The reconstruction process proved to be a regionally unique experiment making Morjana currently the only schooner made here in the Baltic states. She has two masts and measures 27 metres long by 5.4 metres wide (89 by 18 feet).
It took the members of the Kurzeme's Cadet Club training base of sailing sports and a number of enthusiasts
almost four years to fully restore and remodel the yacht. Morjana was initially built 30 years earlier, but now her looks are completely different with four individual cabins plus one bigger shared cabin. There are 12 berths and a well-equipped grill area. Morjana can take onboard up to 30 people.
Mr Gunārs Pakalnietis, a commodore representing the KCC, said that the yacht would be used for the exercise needs of the sailing club's trainees, with Morjana's first sails taking them across the Baltic Sea to Denmark and Sweden.

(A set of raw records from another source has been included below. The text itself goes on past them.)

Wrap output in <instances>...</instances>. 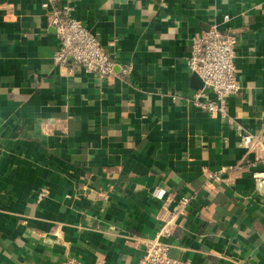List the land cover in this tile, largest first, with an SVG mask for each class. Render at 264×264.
Returning a JSON list of instances; mask_svg holds the SVG:
<instances>
[{"label":"crops","instance_id":"obj_1","mask_svg":"<svg viewBox=\"0 0 264 264\" xmlns=\"http://www.w3.org/2000/svg\"><path fill=\"white\" fill-rule=\"evenodd\" d=\"M43 1L0 0V264H130L174 191L194 198L171 257L264 264L261 184L246 171L203 190L204 171L256 159L238 124L264 138V0H63L116 61L110 79L55 62ZM225 13L242 90L224 118L189 102L204 83L187 60Z\"/></svg>","mask_w":264,"mask_h":264},{"label":"built area","instance_id":"obj_2","mask_svg":"<svg viewBox=\"0 0 264 264\" xmlns=\"http://www.w3.org/2000/svg\"><path fill=\"white\" fill-rule=\"evenodd\" d=\"M42 7L48 14L49 23L57 29L59 49L54 53V60L58 64L67 65L71 61L69 74L74 72V66H80L89 73H95L103 79H110L117 75L116 61L104 49L102 42L75 15V7L64 4L63 0H44ZM231 17L225 13L221 18L213 16L202 25L198 35L192 38V53L187 60L189 70L197 74L204 83V87L197 91L190 99L196 108L214 116L229 117V97L238 95L242 90L241 79L237 73L235 63L237 37L227 27ZM130 67L120 73L128 74ZM178 95H172L177 99ZM237 136L247 149V155L254 153L256 159L249 160L246 156L236 164L228 167H217L204 171L203 190L210 191L211 187L222 180H233L235 176L248 171L251 177L259 182L264 190V170L251 169L264 162L263 134H254L237 126ZM153 195L162 198L165 192L156 188ZM47 193L41 191L38 200H42ZM193 193H183L177 196L171 192L165 202L164 224L159 233L149 240L148 250L143 258H137L130 264H184L182 260L170 256V239L175 230L184 228L189 214V205L193 201ZM172 203L174 209H171ZM172 239H170L171 242ZM59 264H83L74 257H61ZM202 264H217L206 262Z\"/></svg>","mask_w":264,"mask_h":264}]
</instances>
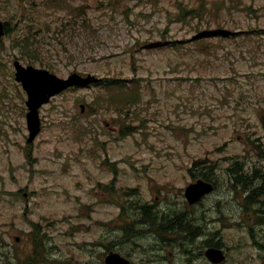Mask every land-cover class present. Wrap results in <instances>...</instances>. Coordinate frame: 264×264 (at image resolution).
Returning <instances> with one entry per match:
<instances>
[{
	"label": "rangeland",
	"instance_id": "obj_1",
	"mask_svg": "<svg viewBox=\"0 0 264 264\" xmlns=\"http://www.w3.org/2000/svg\"><path fill=\"white\" fill-rule=\"evenodd\" d=\"M180 8L199 15L181 19ZM0 21L9 28L0 36V219L23 224L28 204L32 219L42 215L45 229L57 227L63 260L86 264L87 241L101 231L97 221L114 212L101 192L109 179L146 194L156 185L168 190L184 183L188 157L208 149L220 161L247 149L250 138L264 143V0H0ZM192 24L240 32L142 48L189 39ZM15 60L61 77L94 74L106 86L53 97L39 110L40 133L26 145V95L14 78ZM113 81L124 84L123 93ZM16 190L18 197L5 194ZM133 204L140 217L142 204ZM227 227L233 233L240 225ZM213 233L207 226L206 236ZM141 234L123 246L150 242H140ZM227 252L228 264L249 260L239 244ZM263 257L250 264H264Z\"/></svg>",
	"mask_w": 264,
	"mask_h": 264
},
{
	"label": "flooded vegetation",
	"instance_id": "obj_2",
	"mask_svg": "<svg viewBox=\"0 0 264 264\" xmlns=\"http://www.w3.org/2000/svg\"><path fill=\"white\" fill-rule=\"evenodd\" d=\"M244 168L247 172L243 171ZM187 172L188 184L201 179L211 184V191L201 194L192 203L184 196L167 201L160 195L152 199L139 191L129 198L121 196L122 205L117 213V234L121 236L114 244H104L105 251L119 252L129 260V264H228L233 259V255L227 252L230 243L241 245L244 254L249 255L246 264H250L253 257L256 260L258 255L263 254L264 160L261 164L251 163L245 167L234 163L225 168L224 173L216 164L198 163ZM118 192L121 194V191ZM127 199L129 205H126ZM133 201L142 204L138 206L140 217L137 206L131 205ZM223 204L234 205V211H224ZM231 223L240 225L234 234L227 227ZM207 226L214 231L210 236H206ZM32 230L26 233V247H14L15 250L10 252L12 264L19 258H25L22 264H60V259L51 254L52 249L59 248L54 245L49 250L41 240L43 235L38 232L39 229ZM140 232L143 234L138 240L148 239L150 242L123 246L128 241L137 243L135 236ZM13 239V232L7 231L2 235L0 246L9 248L14 244ZM136 249L139 252L133 253ZM251 249H254V255L250 253ZM209 250H221L223 258H211ZM87 264H90V241Z\"/></svg>",
	"mask_w": 264,
	"mask_h": 264
},
{
	"label": "water",
	"instance_id": "obj_3",
	"mask_svg": "<svg viewBox=\"0 0 264 264\" xmlns=\"http://www.w3.org/2000/svg\"><path fill=\"white\" fill-rule=\"evenodd\" d=\"M158 43L147 45V47L156 46ZM17 71L16 79L22 82L27 92L28 98L26 104L29 111L26 114L29 122L30 141L39 130L38 107L48 101L51 95L60 92L72 84H85L96 79L92 76L82 78L78 74H72L68 79H62L45 69H39L32 66L24 68L15 62Z\"/></svg>",
	"mask_w": 264,
	"mask_h": 264
},
{
	"label": "trees",
	"instance_id": "obj_4",
	"mask_svg": "<svg viewBox=\"0 0 264 264\" xmlns=\"http://www.w3.org/2000/svg\"><path fill=\"white\" fill-rule=\"evenodd\" d=\"M181 222V221H180ZM182 223V222H181Z\"/></svg>",
	"mask_w": 264,
	"mask_h": 264
}]
</instances>
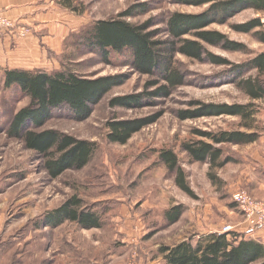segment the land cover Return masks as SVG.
I'll use <instances>...</instances> for the list:
<instances>
[{"label":"rangeland","instance_id":"rangeland-1","mask_svg":"<svg viewBox=\"0 0 264 264\" xmlns=\"http://www.w3.org/2000/svg\"><path fill=\"white\" fill-rule=\"evenodd\" d=\"M60 2L42 0L40 10L58 12L52 14V20L66 27L67 32H78L94 21L116 17L135 6L143 7L140 12L145 13L129 19L131 23L144 24L151 20L155 25L150 30L161 31L164 23L159 22L169 14H199L208 7L181 4L177 0H70L71 8H75L70 11ZM253 18H261L264 23V14L248 9L225 24H212L207 28L244 44L249 54L227 52L205 44L206 50L231 64H242L254 55L264 53V45L252 35L237 33L231 28ZM164 37L162 30L160 38ZM57 42L55 51L46 52V70L59 69L62 63L90 78L127 74L128 79L123 85L114 87L84 121L76 120L67 111L53 113L43 129L94 142L96 150L83 169L66 171L56 179H50L37 155L26 150L20 141L6 136L5 130L12 116L27 105L28 99L3 88L0 69V264H165L159 254V248L163 246L171 247L188 239L195 240L197 236L220 232L225 226H231L239 233H251L252 230L245 229L242 224L231 195L244 191L264 201L259 198L264 193V177L260 173L264 170L261 158L264 155V101H255L260 106L255 117L256 127L260 129L259 140L250 145L224 147L235 163L211 172L206 164L190 162L181 149L183 144L198 139L193 130H242L237 117L185 121L177 117L179 111L195 110L198 107L195 102H251L233 83L230 67H218L207 61L197 62L177 55V66L186 77L183 87L176 89L170 97L156 99L149 105L110 109L109 99L140 93L150 79L128 67L104 64L84 45L71 42V48L63 51V41ZM247 76L255 77L256 73L253 71ZM145 117L157 119L134 134L125 145L106 140V124L112 119ZM163 150H171L177 156L192 197L176 187L174 176L158 160L159 152ZM209 174L215 175L217 181L210 180ZM73 196L99 214L101 228L87 230L71 222L56 228L37 227L46 212ZM178 205L185 211L176 223L168 225L164 214Z\"/></svg>","mask_w":264,"mask_h":264},{"label":"trees","instance_id":"trees-1","mask_svg":"<svg viewBox=\"0 0 264 264\" xmlns=\"http://www.w3.org/2000/svg\"><path fill=\"white\" fill-rule=\"evenodd\" d=\"M65 9L71 8L70 0H61ZM181 4L207 9L199 14L173 12L161 20L165 31L150 30L155 25L149 20L144 24L131 23L143 7L135 6L117 14L116 17L97 20L83 30L69 32L62 46L71 48L75 42L94 53L104 64H118L132 72L146 76L150 80L144 90L137 94L115 96L108 100V107L139 108L156 99H164L186 84L185 74L177 66L175 57L181 55L197 62H208L218 67H230L233 83L249 98L246 104H202L192 111H179L177 117L185 121L203 117L229 116L241 121L242 130L201 131L193 130L197 140L181 146L192 163L208 165L209 170H220L233 162L225 146H245L256 143L260 138L255 117L260 106L255 101H264V53L254 55L242 64H231L225 58L208 52L205 44L219 47L227 52L249 54L248 48L230 40L226 35L207 30L212 24H225L238 13L252 9L264 14V0H177ZM157 25V24H156ZM237 32L252 35L264 45V23L261 18H253L242 24L232 25ZM75 35V36H74ZM74 36V37H73ZM74 40V41H72ZM60 64V63H59ZM256 76H247L250 72ZM2 85L5 90H13L28 99L27 105L19 109L11 118L6 136L20 141L26 150L33 152L42 161V169L50 179H56L66 171H79L91 160L96 144L76 139L53 129H43L54 112L67 111L76 120L84 121L92 110L114 88L123 85L127 74L107 75L90 78L61 63L59 69L2 71ZM157 117L130 120L112 119L106 124L108 143L125 145L143 128L154 123ZM158 160L167 172L174 176L176 187L192 197L186 175L177 156L171 150L159 152ZM210 180L217 181L209 174ZM181 205L172 207L164 214L168 225L176 223L184 213ZM65 222L77 224L82 229H99L102 222L99 214L89 206H83L80 199L70 197L57 208L46 212L39 228H56ZM165 264H264V245L245 235L234 232H213L188 239L171 247L159 248Z\"/></svg>","mask_w":264,"mask_h":264},{"label":"crops","instance_id":"crops-1","mask_svg":"<svg viewBox=\"0 0 264 264\" xmlns=\"http://www.w3.org/2000/svg\"><path fill=\"white\" fill-rule=\"evenodd\" d=\"M42 0H0V13L25 27L29 33L17 38L10 31H0V69L46 70V52L55 51L57 41H64L68 35L66 27L52 20V14L40 10ZM41 11V12H40ZM261 157V156H260ZM264 160V155L261 157ZM260 173L263 174L264 170ZM264 199V193L259 195ZM242 225V224H240ZM246 229V227H245ZM244 234V233H242ZM246 239L259 241L264 245V228L244 234Z\"/></svg>","mask_w":264,"mask_h":264},{"label":"built area","instance_id":"built-area-1","mask_svg":"<svg viewBox=\"0 0 264 264\" xmlns=\"http://www.w3.org/2000/svg\"><path fill=\"white\" fill-rule=\"evenodd\" d=\"M10 31L17 38H24L29 33L25 27L17 26L11 18L0 13V31ZM233 203L237 206L242 224L248 230H258L264 228V201L257 200L244 191H237L231 195ZM231 226H225L220 232H234Z\"/></svg>","mask_w":264,"mask_h":264}]
</instances>
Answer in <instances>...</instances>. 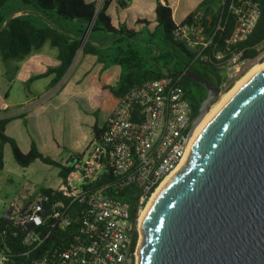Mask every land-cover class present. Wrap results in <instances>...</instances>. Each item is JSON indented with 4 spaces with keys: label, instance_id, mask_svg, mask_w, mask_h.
<instances>
[{
    "label": "built area",
    "instance_id": "built-area-1",
    "mask_svg": "<svg viewBox=\"0 0 264 264\" xmlns=\"http://www.w3.org/2000/svg\"><path fill=\"white\" fill-rule=\"evenodd\" d=\"M216 1L221 15L232 23L221 50L212 47L213 36L204 34L202 11L175 22L173 36L197 51L198 60L216 62L222 76L220 95L230 91L254 61L260 63L264 43L256 47L253 59L244 58L238 47L260 17L254 0ZM220 20L215 32L222 30ZM195 118L184 91L171 78L125 92L98 138L74 157L71 171L55 189L42 192L24 181V202L2 206L0 215L17 242L0 244V264H137L139 219L156 189L188 157ZM74 223L63 249L46 248L52 229Z\"/></svg>",
    "mask_w": 264,
    "mask_h": 264
},
{
    "label": "water",
    "instance_id": "water-1",
    "mask_svg": "<svg viewBox=\"0 0 264 264\" xmlns=\"http://www.w3.org/2000/svg\"><path fill=\"white\" fill-rule=\"evenodd\" d=\"M174 75L207 91L192 131L218 89L192 72ZM140 235L137 264H264V68L201 130L148 209Z\"/></svg>",
    "mask_w": 264,
    "mask_h": 264
},
{
    "label": "trees",
    "instance_id": "trees-1",
    "mask_svg": "<svg viewBox=\"0 0 264 264\" xmlns=\"http://www.w3.org/2000/svg\"><path fill=\"white\" fill-rule=\"evenodd\" d=\"M254 1L260 10V17L252 34L238 46L243 48V57L249 59L257 56L256 47L264 43V0ZM113 2L114 0H0V58L3 61L23 59L33 51L40 50L44 44H49L57 50L55 67L45 73L52 76L50 87L53 88L60 83L77 53L81 51L82 57H94L96 63L102 64V69L110 66L120 69L115 85L106 87L118 99L128 90L145 82L168 77L178 81L194 116H197L199 99L204 97L202 86L188 78L177 77L174 73H195L219 89L222 76L216 62L212 59L207 62L198 60L197 51L174 39L175 22L171 8L166 3L162 4L157 0L152 25L148 20H138L137 23L142 27L137 30L128 24L117 27L112 24L108 9ZM115 4L124 8L127 1L115 0ZM196 11L204 14V34L213 36L212 47L216 51L221 50L223 40L231 32V21L221 15V8L216 0H205ZM219 19L222 30L215 32ZM88 27L90 31L81 47ZM262 62L264 58L260 61ZM11 118H0V172L4 167L3 148L8 145L18 166L25 168L39 160L58 168V176L64 179L71 167L42 155L34 143L27 152H23L15 140L6 136V126ZM101 131L94 126V138H98ZM39 190L50 192L44 187ZM72 207L75 211L78 205L74 204ZM76 226L74 223L64 230L52 229L45 243L46 248L63 249L69 240L68 235ZM7 227L0 215V244L3 242L13 245L17 239L11 237Z\"/></svg>",
    "mask_w": 264,
    "mask_h": 264
},
{
    "label": "rangeland",
    "instance_id": "rangeland-1",
    "mask_svg": "<svg viewBox=\"0 0 264 264\" xmlns=\"http://www.w3.org/2000/svg\"><path fill=\"white\" fill-rule=\"evenodd\" d=\"M185 1L183 0L181 7ZM56 54L57 50L46 43L40 50L33 51L23 59L3 61L0 58V101L2 100L1 96H4L7 91L8 98L11 100L13 97L15 100L19 86L28 89L30 93L26 92V98L30 102L41 101L44 95L37 94L35 90H39V82L42 83L47 79L44 78L40 81V79L35 80V77L44 71L43 76H51L45 75V73L55 67L54 63H57ZM263 63L254 61L250 67ZM90 66V62H86V60L84 62V57L79 51L68 72L60 83L53 88L56 92L58 91V95L53 100V106L51 105L45 111V115L41 117L44 120L51 119L45 128L48 136H44L45 138L41 140L34 137L33 133L36 132L37 121H34L29 112L25 116L9 122L5 131L6 136L15 140L24 150L29 149L26 146L30 140L27 138L28 135L32 137L30 141L35 145L36 142H46L48 147L52 144V149L43 147V152L51 157L56 154V157L62 158L64 165L72 166L75 161L72 151L84 148L92 139L90 126L96 124L102 128L107 117L116 106V98L104 86V82L109 83L106 74L98 75L96 73L97 78H94L92 71L87 72ZM226 93L218 95L216 100L211 103L210 109H214ZM58 103L59 106L56 107ZM52 119H56L57 122ZM52 136L53 140L51 139ZM3 158L5 170L0 173V208L2 206L7 207L11 203L24 202L25 196L22 194L21 187L25 180L28 182H30L28 179L32 180L37 188L52 185L57 180L55 168L45 167L43 170L37 164L29 166L28 169L18 166L11 156L8 145L4 146ZM9 178L12 179L11 183L7 181Z\"/></svg>",
    "mask_w": 264,
    "mask_h": 264
},
{
    "label": "crops",
    "instance_id": "crops-1",
    "mask_svg": "<svg viewBox=\"0 0 264 264\" xmlns=\"http://www.w3.org/2000/svg\"><path fill=\"white\" fill-rule=\"evenodd\" d=\"M85 1L86 2H92L95 0H85ZM126 1H127L126 7L119 8L118 6H116L115 0H114V2L110 5V7L108 9V14L111 18L112 24L115 27H117L118 25H121V24H128L129 26H131L137 30H140L142 25L137 23L138 20H148L152 25V22L154 20V9H155L157 0H126ZM159 1L162 4L166 3L171 8L172 18H173L174 22H181V21L185 20L191 13L196 11L200 6H202V3L205 0H186L185 3L183 4V7H181L183 0H159ZM85 60H86V62H90V64H91L90 69L87 71L88 73L90 71H92L94 78L95 77L97 78L96 73L98 75L105 73L106 77H107V81H109V83L104 82V86L107 87L108 85L109 86L115 85V83L117 82V79L119 77V74H120V69L117 66H110V68H107L106 70H102V64L96 63L94 57L85 56L84 62H85ZM44 72L38 74V76L35 77V80L40 79V81L44 78L47 79L42 83L39 82L38 89L42 90V91L35 90V92L37 94L44 95L43 99L41 101L38 100L36 102H30V100H28V98H26V92L27 93H30V92L28 91V89L26 90L24 88H21L20 86L18 87V92L15 94V98H16L15 100H13V97L11 100L8 98V91H7L4 96H1L2 100L0 101V118H9V117L11 118V117H13V118H11V120L9 122H12L15 119H19V118L25 116V114H27L29 112V115L34 118V121H37L36 122L37 126L35 128L36 132H34L33 135L38 140L45 138L44 136H48V135H46L45 128L47 127L46 125L48 124L49 121H51V119L47 118L48 120H44V119H41V117L43 115H45V111H47L51 105L53 106V104H52L53 100L56 98L55 96L58 95V91L56 92V90L53 89L54 87L53 88L50 87L52 76L45 77V76H43ZM20 78H21V76H20ZM23 78H24V76H23ZM86 82H87V80H86ZM113 97L116 98V104L115 105H117L118 98L115 96H113ZM58 106H59V103L56 104V107H58ZM52 120H55L57 122L56 119H52ZM9 122H8V124H9ZM8 124H7V126H8ZM7 126H6V128H7ZM94 126L96 127V129L98 131H100L102 129L101 127L97 126L96 124H94L93 126H90L92 139L88 141L87 145L84 148L72 151V154L74 156L82 154L86 150V148L91 144V142L94 140V132H93ZM27 134H29V133L27 132ZM27 138L32 140L31 139L32 137L29 135ZM51 139L53 140V136L51 137ZM30 140L26 144V146L29 149H30L31 144L33 143ZM36 143H37L36 147H37L38 151L41 152L42 155L47 156V157L51 158L52 160L60 162L61 164L64 165L62 158L56 157V154H53L54 156L51 157V156H48L45 152H43L44 151V150H42L43 147L52 149V144L50 147H48V144L46 142H43V143L36 142ZM20 149L23 152H27L29 150V149L24 150L21 147H20ZM3 160H4V158H3ZM35 164H37V166H39V168L43 169V170L45 169V167L46 168H55V167L46 165V164L40 162L39 160H36L34 163L30 164L29 166L35 165ZM29 166L25 167L23 169H28ZM55 169H56L55 176L57 178L56 182H53L52 185L44 186V188L55 189L60 184L62 179L58 176L59 169L58 168H55ZM4 170H5V165H4V167L0 173L4 172ZM0 179H1V176H0ZM28 180L31 183H33L32 180H30V179H28ZM7 181H8V183H11L12 179L9 178ZM23 183H24V181H23ZM40 187H38V188H40ZM21 189H22V187H21ZM1 212H2V207L0 208V213Z\"/></svg>",
    "mask_w": 264,
    "mask_h": 264
},
{
    "label": "bare ground",
    "instance_id": "bare-ground-1",
    "mask_svg": "<svg viewBox=\"0 0 264 264\" xmlns=\"http://www.w3.org/2000/svg\"><path fill=\"white\" fill-rule=\"evenodd\" d=\"M264 68V63L261 65H255L253 66L241 79H239V81H237V83L233 86L232 89H230V91H228L225 96H222L223 98L220 100V102L217 104V106L214 109H210V111L202 118V120L198 123V125L194 128V134H195V138L194 141L196 139V137L199 135V133L201 132V130L208 124V122L211 120V118L215 115V113L229 100V98L233 95V93L256 71L258 70H262ZM187 161V158L185 159V161L183 162V164H181L174 172H172L162 183L161 185L156 189V191L154 192L151 201L148 203L147 207L145 208V210L143 211L140 219H139V229H141V226L143 224L144 218L146 217L147 211L150 208L151 204L153 203V201L155 200L156 196L158 195L159 191L161 190V188L164 186V184L167 182V180L172 177V175H174L176 172H178L182 166L185 164V162ZM141 244V235H140V241H139V247ZM139 249V248H138Z\"/></svg>",
    "mask_w": 264,
    "mask_h": 264
},
{
    "label": "flooded vegetation",
    "instance_id": "flooded-vegetation-1",
    "mask_svg": "<svg viewBox=\"0 0 264 264\" xmlns=\"http://www.w3.org/2000/svg\"><path fill=\"white\" fill-rule=\"evenodd\" d=\"M212 85L214 86V87H216V85L215 84H213L212 83ZM203 88V87H202ZM217 88V87H216ZM218 89V88H217ZM202 93H203V95H204V97L202 98V99H205L206 97H207V91H206V89L205 88H203V91H202ZM218 93H219V89H218Z\"/></svg>",
    "mask_w": 264,
    "mask_h": 264
}]
</instances>
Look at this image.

As the yacht's length-to-width ratio is 5 to 1, Pakalnietis predicted that the vessel's maximum sailing speed would indeed be high. In the commodore's words, the exciting yacht's characteristics could be compared to those of a sharp knife.
Moriana happens to be a female given name found in Spain. The Latvians who reconstructed the yacht first heard it while visiting a Spanish port where there's a statue, and a romantic legend, of a girl waiting for her boyfriend returning from the sea.